What you need to do:
(1) Which people are named in the news report about the wine-bottle death in Singapore?
(2) Can you extend the news report about the wine-bottle death in Singapore from where it stops?

Text excerpt:
= = = = =
An Australian man pleaded guilty on Friday to hurling a wine bottle from his apartment at a group of Muslims having a dinner party that struck and killed a Singaporean man.
Andrew Gosling is being tried in a Singapore court on a charge of committing a rash act that caused the death of 73-year-old delivery driver Nasiari Sunee in August 2019.
He also pleaded guilty to another charge of injuring Nasiari’s wife.
Prosecutors said the acts demonstrated religious hostility, but the defence said Gosling’s judgement was impaired by alcohol.
Gosling, who had been in Singapore for a month, faces a possible seven years in jail.
They said Gosling committed the offences after seeing a dinner gathering of ethnic Malay Muslims from his apartment balcony.
He told police that he initially thought of using a weapon such as a gun to shoot at the group, but decided against it because he felt it would be a “heinous act.”
When he went to the rubbish chute on the seventh floor where he lived, he found an empty wine bottle and hurled it at the group two floors down, hitting Nasiari on the head as he was about to eat at a relative’s house-warming party.
The bottle ricocheted off Nasiari’s head and struck his wife, injuring her shoulder.
Nasiari received severe head injuries and died the next morning.
Gosling fled after his act but surrendered to police 10 days later.
“This was no random rash act … he had hostile thoughts toward Muslims and acted on his hostility by aiming the bottle at the area near Nasiari’s table,” deputy public prosecutor G. Kannan said.
= = = = =
Data below:

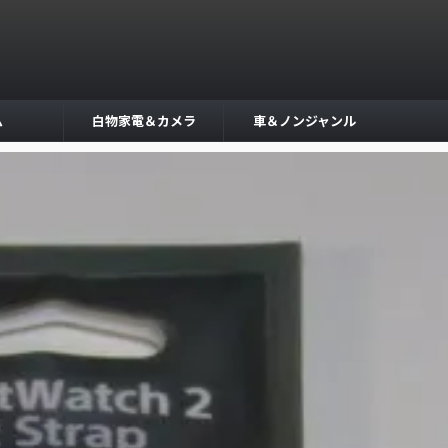
ム
白物家電＆カメラ
車＆ノンジャンル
= = = = =
Answers to the problems:
(1) Andrew Gosling, Nasiari Sunee, G. Kannan

(2)
“He fled the scene to evade detection, shouting crude, religiously charged vulgarities about Muslims. …. The rash act cannot be viewed in isolation. It must be seen together with the religious aggravation,” Kannan said, calling the action “outrageous, senseless and appalling.”
Prosecutors asked the court to sentence Gosling to seven years’ imprisonment because the incident “has the wider impact of causing unease in Singapore, especially amongst the broader Muslim population, and threatens to engender public disquiet.”
Defence lawyer N. Sreenivasan cited a report by medical experts that found alcohol may have impaired Gosling’s judgement.
Gosling had consumed several beers earlier in the day.
The anti-Muslim thoughts “were obsessive negative thoughts which he was prone to when he was intoxicated and did not represent the accused’s true feelings or intentions,” Sreenivasan cited the report as saying.
“What this meant was even if he had committed the offence, it was unlikely to be religiously motivated.”
The report said, however, that the amount of alcohol Gosling consumed was within his usual limit and didn’t cause an unsound mind.
The court said sentencing would be held on April 8.